Page 1 of 1

HTML To Docx adds extra spaces for the table

PostPosted: Sun Nov 24, 2019 4:37 pm
by kapil
My use Cases : Use HTML string and convert it to a docx.

I am using the following code to create a document

Code: Select all
inputfilepath1 = HTML File contains following String
<table>
    <tbody>
      <tr>
        <td>
         <span>Serious Adverse Event</span>
         </td>
    </tr>
    </tbody>
  </table>



Code to generate the word file
Code: Select all
Body body = wordMLPackage.getMainDocumentPart().getJaxbElement().getBody();
XHTMLImporterImpl xHTMLImporter = new XHTMLImporterImpl(wordMLPackage);
wordMLPackage.getMainDocumentPart().getContent().addAll(xHTMLImporter.convert(new File(inputfilepath1), null));
System.out.println(XmlUtils.marshaltoString(wordMLPackage.getMainDocumentPart().getJaxbElement(), true,true));

File output1 = new java.io.File("C:\\html_table.docx");
wordMLPackage.save(output1);



XML String generated in my code , I noticed the following text :
Code: Select all
<w:t>Serious Adverse Event</w:t>


When I view the OpenXML of the generated document ( attached here) for the same text I noticed an extra attribute xml:preserve has been added.
Code: Select all

<w:t xml:space="preserve">                     Serious Adverse Event          </w:t>


Is this an expected behavior ? Is there a way I can disable this extra attribute for my HTML fragment ?

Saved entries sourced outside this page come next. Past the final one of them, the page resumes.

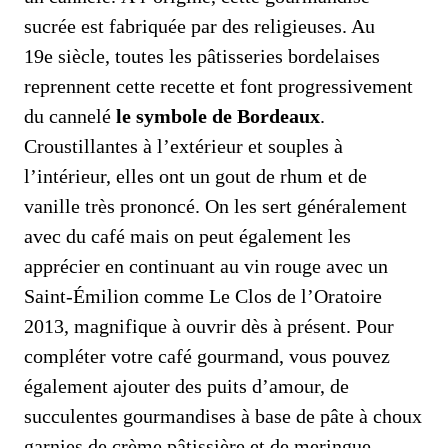
sucrée est fabriquée par des religieuses. Au
19e siècle, toutes les pâtisseries bordelaises
reprennent cette recette et font progressivement
du cannelé
le symbole de Bordeaux
.
Croustillantes à l’extérieur et souples à
l’intérieur, elles ont un gout de rhum et de
vanille très prononcé. On les sert généralement
avec du café mais on peut également les
apprécier en continuant au vin rouge avec un
Saint-Émilion comme Le Clos de l’Oratoire
2013, magnifique à ouvrir dès à présent. Pour
compléter votre café gourmand, vous pouvez
également ajouter des puits d’amour, de
succulentes gourmandises à base de pâte à choux
garnies de crème pâtissière et de meringue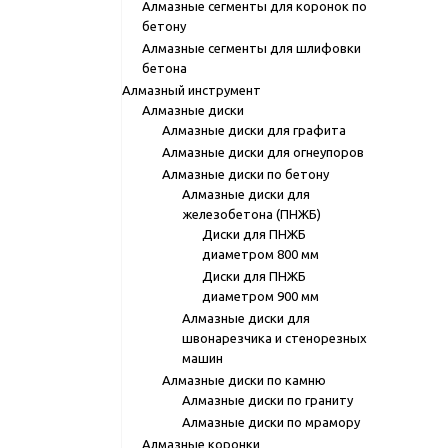
Алмазные сегменты для коронок по
бетону
Алмазные сегменты для шлифовки
бетона
Алмазный инструмент
Алмазные диски
Алмазные диски для графита
Алмазные диски для огнеупоров
Алмазные диски по бетону
Алмазные диски для
железобетона (ПНЖБ)
Диски для ПНЖБ
диаметром 800 мм
Диски для ПНЖБ
диаметром 900 мм
Алмазные диски для
швонарезчика и стенорезных
машин
Алмазные диски по камню
Алмазные диски по граниту
Алмазные диски по мрамору
Алмазные коронки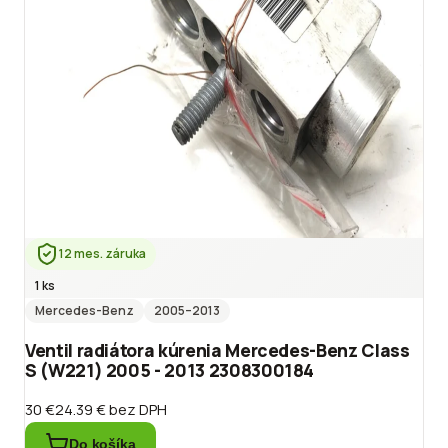
12 mes. záruka
1 ks
Mercedes-Benz
2005
–2013
Ventil radiátora kúrenia Mercedes-Benz Class
S (W221) 2005 - 2013 2308300184
30 €
24.39 €
bez DPH
Do košíka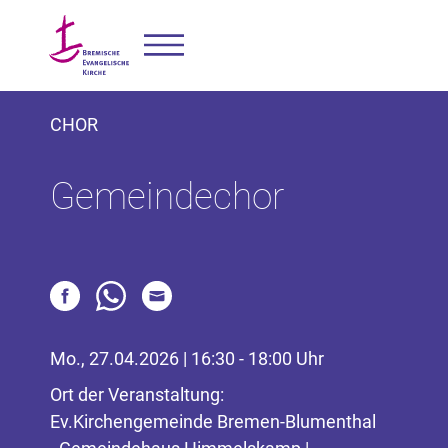
CHOR
Gemeindechor
Mo., 27.04.2026 | 16:30 - 18:00 Uhr
Ort der Veranstaltung:
Ev.Kirchengemeinde Bremen-Blumenthal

Please let me know if there are any other alternatives to do so ?

Re: HTML To Docx adds extra spaces for the table

PostPosted: Wed Nov 27, 2019 7:10 am
by kapil
I was able to resolve this my removing all white spaces, \n , \t between HTML tags and then the alignment was fine.

Problem was not related to <w:t xml:space="preserve"> .